The report highlights the importance of implementing full-stack observability, with respondents reporting a higher return on investment (ROI) after adoption.
Additionally, 65% of industrials, materials, and manufacturing respondents said their mean time to resolution (MTTR) has improved since adopting observability.
The report found that the primary strategies and trends driving observability include security (50%), AI technologies (44%), and IoT technologies (43%).
“As manufacturers across the Asia-Pacific region accelerate their digital transformations, they are recognising the critical role of observability in optimising operations and customer experience,” said Peter Marelas, field CTO and APJ at New Relic.
“Forward-thinking manufacturers are gaining a competitive edge by leveraging full-stack observability to enhance operational efficiency, mitigate risks, and deliver superior customer experiences,” said Marelas.
Close to half (44%) of manufacturing organisations said AI technologies were driving observability needs. The combination of technologies like observability and AI are creating greater insights into telemetry data and are crucial to addressing the surmounting complexities of growing data sets.
Observability is critical to the success of AI, since it helps teams to understand their telemetry data, how to improve MTTR, and enables developers to easily apply fixes to code-level errors in their integrated development environment (IDE). It also increases automation for rapid alerts while improving incident detection and resolution.

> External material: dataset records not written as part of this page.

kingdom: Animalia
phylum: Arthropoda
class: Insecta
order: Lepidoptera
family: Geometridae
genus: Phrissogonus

Manufacturing organisations that had achieved full-stack observability saw a substantial rate of improvement in MTTR, with 34% reporting an improvement by 25% or more since adopting observability.
These organisations also experienced less frequent high-business-impact outages, with 30% reporting outages at least once a week, compared to the average of 32%. Additionally, just 12% of responses estimated outages cost their organisations more than $1 million per hour compared to 21% overall.
More than half (51%) of manufacturing organisations said that observability improves cross-team collaboration and strategic decision making.
When it came to what improved their life the most, nearly half (47%) of practitioners said observability increases productivity and that they can find and resolve issues faster.